Açık söylersek büyümüyor küçülüyoruz
İkinci çeyrek büyümesi beklenenin altında yüzde 2.9 olarak açıklandı. Büyümeye en büyük olumlu etinin ilk yarıda net ihracat olduğu görüldü. Net ihracatın içersinde yer alan altın ihracatının İran'a petrol ödemesinden kaynaklandığı ve ihracat kaleminde yer alamayacağı bir süredir iddia ediliyor.
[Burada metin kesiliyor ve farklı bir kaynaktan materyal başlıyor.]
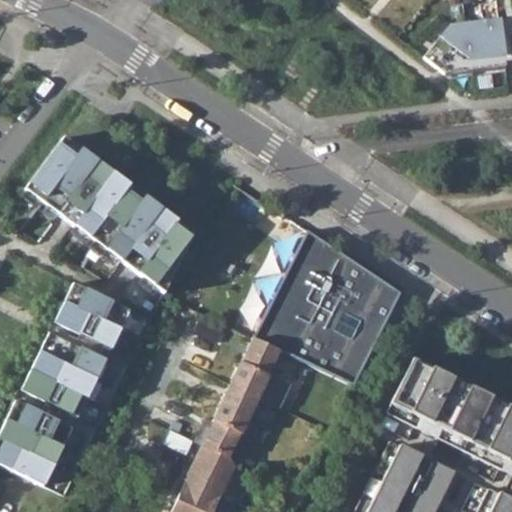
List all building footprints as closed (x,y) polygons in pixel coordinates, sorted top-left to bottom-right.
[(511,18),(446,26),(422,58),(442,74),(488,67),(503,65),(500,37),(511,35),(511,18)] [(192,235),(61,139),(23,190),(162,296),(192,235)] [(304,237),(251,342),(275,354),(350,388),(398,295),(304,237)] [(128,312),(72,284),(52,323),(76,335),(71,346),(47,334),(19,391),(43,403),(38,414),(13,402),(0,429),(0,466),(42,487),(70,430),(63,426),(68,416),(75,419),(103,362),(96,358),(102,347),(108,351),(128,312)] [(169,511),(212,511),(233,470),(227,461),(275,354),(251,342),(240,366),(238,365),(210,423),(212,424),(169,511)] [(511,409),(412,360),(384,415),(511,477),(511,409)] [(433,511),(452,473),(398,447),(365,511),(433,511)] [(511,511),(511,503),(496,496),(487,511),(511,511)]
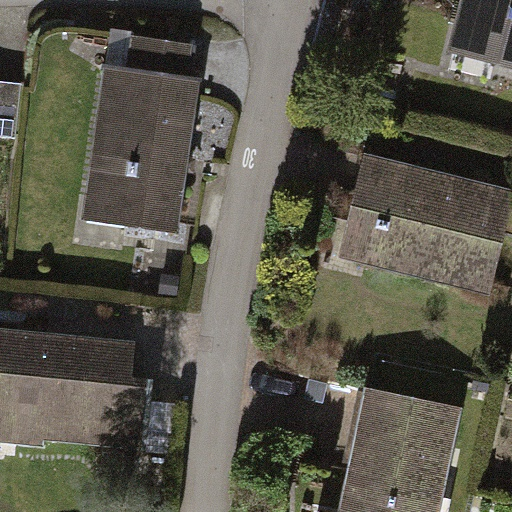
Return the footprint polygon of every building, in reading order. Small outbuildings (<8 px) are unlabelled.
[(511,0),(467,0),(460,29),(500,39),(494,60),(511,64),(511,0)] [(192,45),(131,36),(127,67),(107,64),(88,195),(129,200),(126,221),(176,228),(197,77),(188,75),(192,45)] [(21,84),(0,81),(0,136),(16,138),(21,84)] [(511,192),(368,156),(353,215),(377,221),(367,260),(486,291),(511,192)] [(135,344),(0,329),(0,369),(3,370),(0,401),(0,439),(45,445),(46,437),(146,447),(153,379),(132,376),(135,344)] [(435,511),(458,409),(370,390),(343,511),(323,511),(319,511),(318,511),(435,511)]
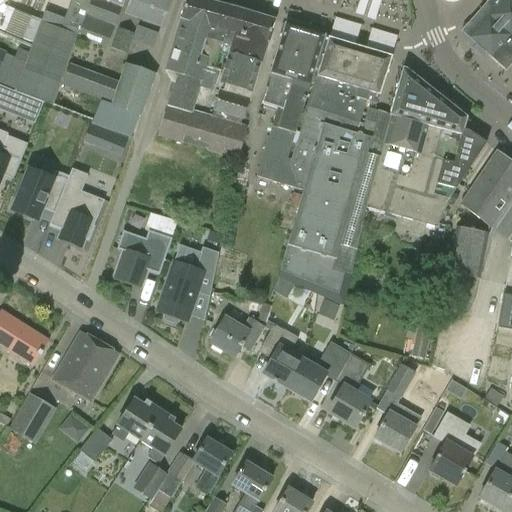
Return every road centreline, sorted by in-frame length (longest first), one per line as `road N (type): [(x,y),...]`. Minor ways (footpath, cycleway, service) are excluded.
road 1 (residential): [(407,511),(219,400),(0,252)]
road 2 (tertiary): [(511,120),(446,60),(424,0)]
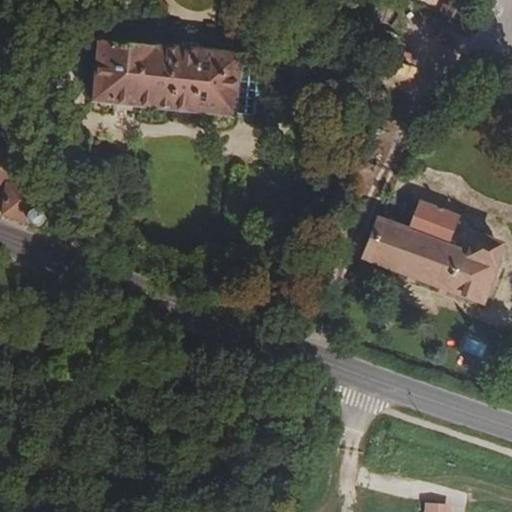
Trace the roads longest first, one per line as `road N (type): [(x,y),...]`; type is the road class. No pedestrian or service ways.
road 1 (unclassified): [(511,429),(0,242)]
road 2 (track): [(354,377),(346,511)]
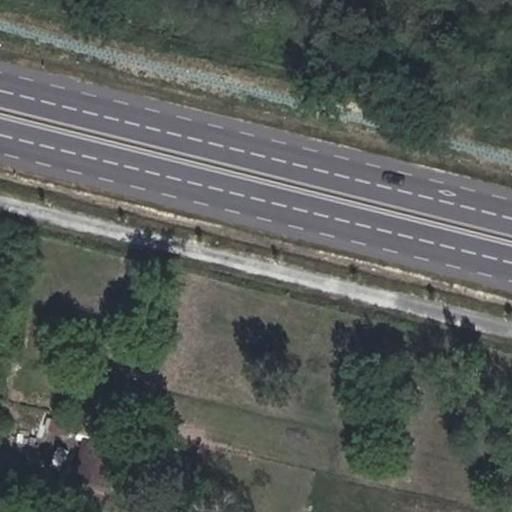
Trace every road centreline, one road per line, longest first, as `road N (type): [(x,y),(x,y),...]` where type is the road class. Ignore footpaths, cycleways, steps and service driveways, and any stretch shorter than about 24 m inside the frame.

Bu açıdan baktığımızda büyümediğimiz, küçüldüğümüz iddiası gündeme geliyor…
TÜİK verilerine göre yılın ikinci çeyreğinde yüzde 2.9 büyüyerek, ilk çeyrekten geride kalan bir büyüme oranı elde etmişiz.
Ama, büyümenin temel dinamiklerine baktığımızda ortada bir büyüme değil, daralma söz konusu. Son yıllarda büyümenin en önemli iki ayağından birinde yer alan Tüketim artışı ilk kez 2009'dan bu yana negatife dönmüş durumda. İlk çeyrekte sadece binde 2 artan özel tüketim, ikindi çeyrekte binde 5, ilk yarıda binde 2 gerileme göstermiş durumda. Bu da ilk çeyrekte büyümeyi 0.3puan, ikinci çeyrekte 0. 1 puan aşağıya çekip, küçültüyor.
Büyümenin diğer motoru toplam yatırımlara baktığımızda ilk çeyrekte yüzde 7.3, ikinci çeyrekte yüzde 10, ilk yarıda yüzde 8.8 gerilediğini görüyoruz. Bu da ilk yarıda yatırımların büyümeyi 2.4 puan aşağıya çektiğini gösteriyor.
Büyümenin diğer unsurlarından imalat sanayi ilk yarıda yüzde 3.1, tarım 4.2, ticaret O.9, elektirik gaz ve su yüzde 7.1, depolama ve haberleşme yüzde 4.5 büyüme gösteriyor. Ancak, inşaat, tarım, enerji ve ulaştırmanın ilk çeyrek büyüme rakamlarına ikinci çeyrekte ulaşamadıkları da gözleniyor.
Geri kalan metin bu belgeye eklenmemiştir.